L'appauvrissement des masses de travailleurs à un pôle de la société a produit des richesses invraisemblables à l'autre. La paye des PDG est en forte hausse dans les principaux grands groupes américains. Google a annoncé qu'il accorderait à son directeur exécutif Eric Schmidt 100 millions de dollars en actions, en plus d'un bonus en argent de 6 millions de dollars, pour 2013, faisant passer sa fortune personnelle à 8 milliards de dollars. Ce dirigeant de Google a empoché 190 dollars chaque minute et gagné plus en une heure que ce qu'un travailleur au salaire minimum gagne en général en un an !

Les ressources sociales existent pour garantir à tous le droit à un revenu décent, un logement, la santé, et l'éducation. Mais la richesse de la société est monopolisée par une petite oligarchie financière, qui contrôle chaque levier du pouvoir politique.

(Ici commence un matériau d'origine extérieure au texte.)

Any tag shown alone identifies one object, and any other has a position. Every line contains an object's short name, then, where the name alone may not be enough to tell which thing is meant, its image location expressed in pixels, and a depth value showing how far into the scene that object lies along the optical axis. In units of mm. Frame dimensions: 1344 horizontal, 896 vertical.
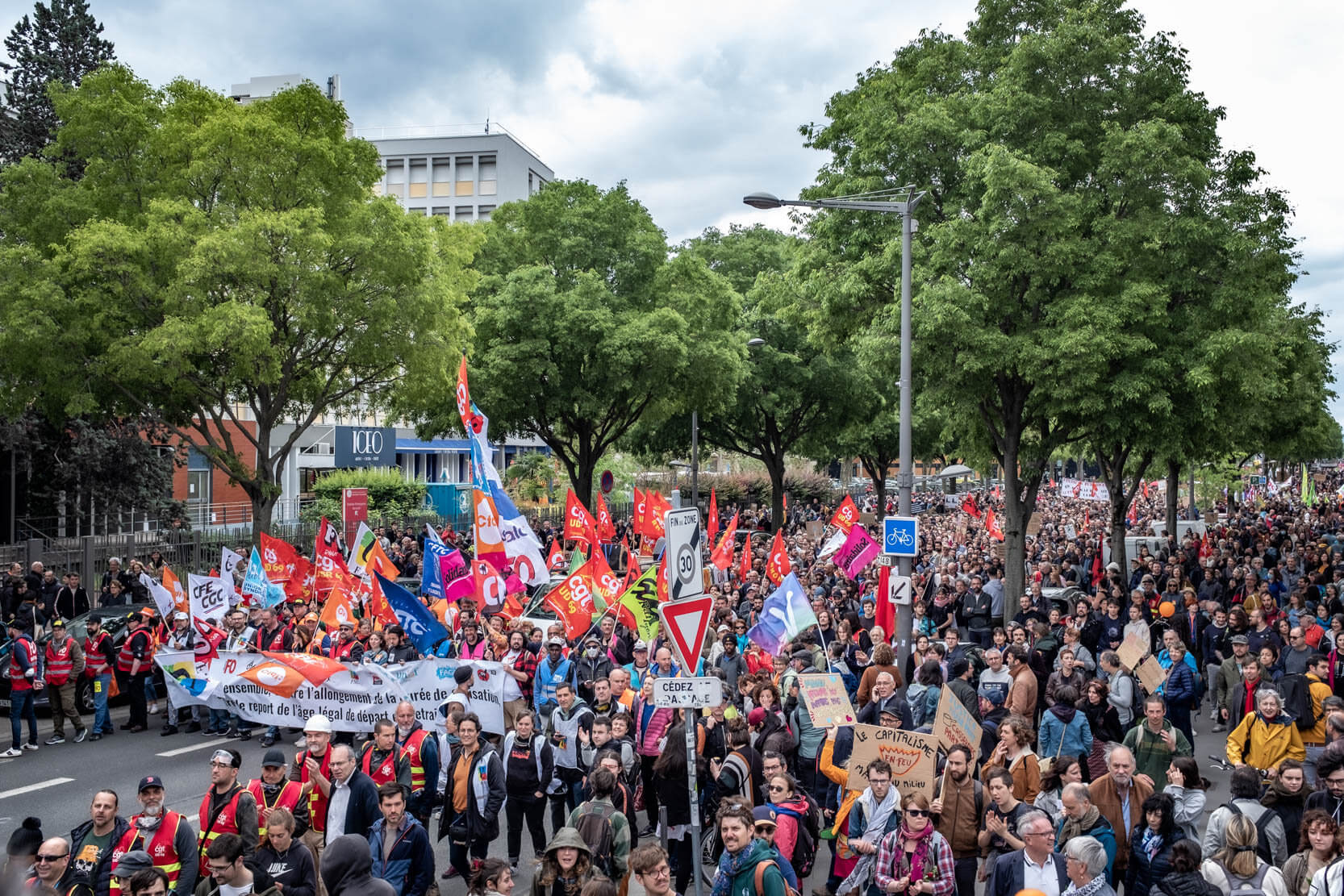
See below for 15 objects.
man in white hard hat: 7602
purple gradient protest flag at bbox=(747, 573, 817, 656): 12852
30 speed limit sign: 7316
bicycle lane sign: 14352
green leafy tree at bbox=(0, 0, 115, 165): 28688
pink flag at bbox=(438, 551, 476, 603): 15445
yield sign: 7141
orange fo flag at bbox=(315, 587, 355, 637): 15531
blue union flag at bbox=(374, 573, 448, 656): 13133
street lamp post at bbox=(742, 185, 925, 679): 14867
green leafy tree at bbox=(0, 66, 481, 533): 21188
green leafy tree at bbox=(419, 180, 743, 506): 31906
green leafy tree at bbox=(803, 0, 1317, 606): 18438
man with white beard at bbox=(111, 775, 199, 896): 6715
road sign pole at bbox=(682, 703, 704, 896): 6716
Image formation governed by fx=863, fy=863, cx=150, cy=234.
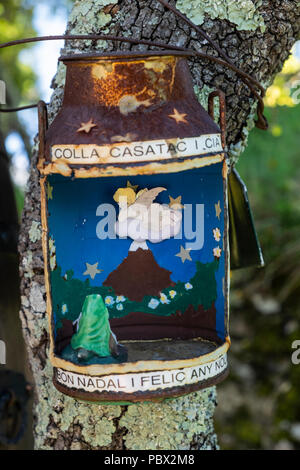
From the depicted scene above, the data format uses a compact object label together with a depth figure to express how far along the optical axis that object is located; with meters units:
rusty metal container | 0.75
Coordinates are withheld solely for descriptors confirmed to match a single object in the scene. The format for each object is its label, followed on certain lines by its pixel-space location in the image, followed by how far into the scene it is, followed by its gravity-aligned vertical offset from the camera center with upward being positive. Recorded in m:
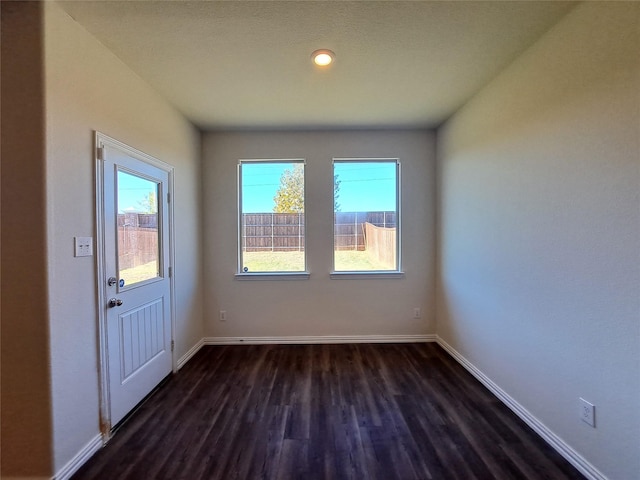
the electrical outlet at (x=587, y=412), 1.48 -0.98
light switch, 1.62 -0.06
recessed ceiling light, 1.89 +1.27
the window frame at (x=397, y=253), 3.38 -0.23
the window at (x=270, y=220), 3.43 +0.20
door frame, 1.77 -0.36
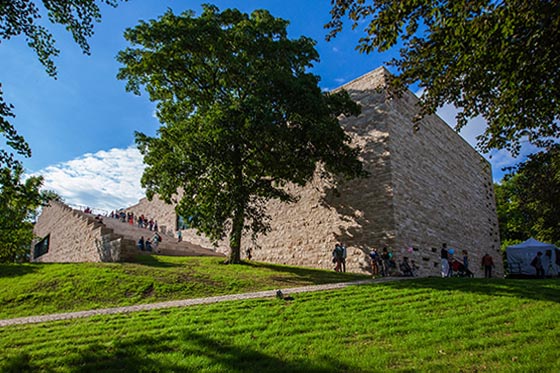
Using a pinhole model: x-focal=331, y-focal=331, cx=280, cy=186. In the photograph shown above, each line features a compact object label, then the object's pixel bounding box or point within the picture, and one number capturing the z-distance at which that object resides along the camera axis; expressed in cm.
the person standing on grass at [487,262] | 1600
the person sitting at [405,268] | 1421
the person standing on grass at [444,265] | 1457
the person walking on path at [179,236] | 2691
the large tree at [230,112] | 1336
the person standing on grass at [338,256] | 1530
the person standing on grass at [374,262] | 1452
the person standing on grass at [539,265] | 1722
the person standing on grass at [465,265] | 1496
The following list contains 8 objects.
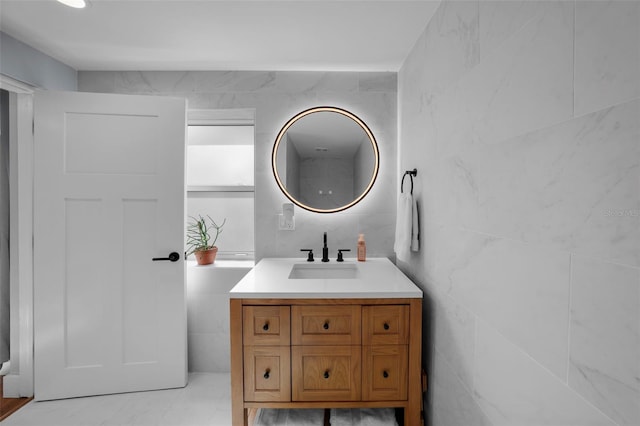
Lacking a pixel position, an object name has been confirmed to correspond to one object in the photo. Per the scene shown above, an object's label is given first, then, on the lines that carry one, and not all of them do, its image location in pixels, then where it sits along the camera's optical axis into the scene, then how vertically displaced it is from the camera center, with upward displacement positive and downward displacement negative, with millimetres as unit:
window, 2617 +245
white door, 2113 -217
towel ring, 1929 +219
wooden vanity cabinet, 1622 -689
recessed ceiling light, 1537 +961
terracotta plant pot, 2465 -340
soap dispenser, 2336 -269
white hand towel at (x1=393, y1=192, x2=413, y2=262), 1869 -73
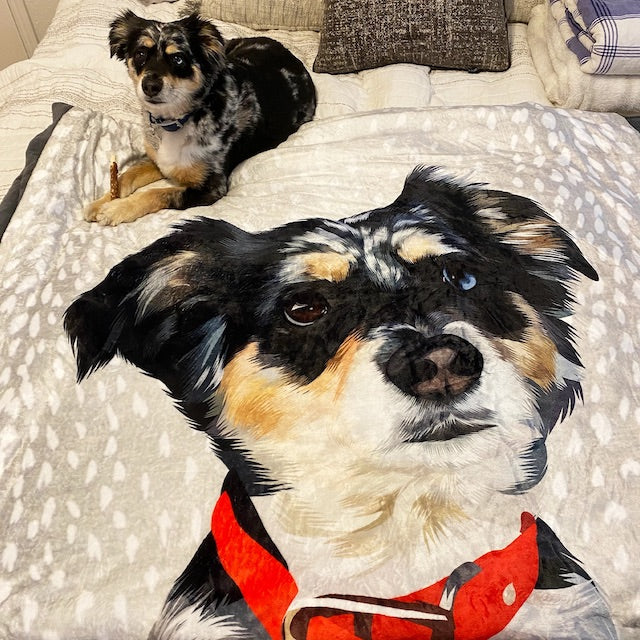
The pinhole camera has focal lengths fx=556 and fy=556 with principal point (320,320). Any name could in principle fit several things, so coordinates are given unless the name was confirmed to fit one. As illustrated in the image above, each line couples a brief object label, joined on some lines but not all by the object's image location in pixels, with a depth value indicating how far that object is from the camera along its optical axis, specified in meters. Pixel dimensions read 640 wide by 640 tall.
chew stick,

Il n'y a pas de réponse possible aux salaires de misère et au chômage en dehors d'une lutte directe pour briser l'emprise de la ploutocratie. La seule voie pour garantir le droit à un niveau de vie décent est de construire un mouvement de masse de la classe ouvrière sur la base d'un programme socialiste visant à réorganiser la société pour répondre aux besoins sociaux, au lieu de servir les intérêts de l'élite patronale et financière.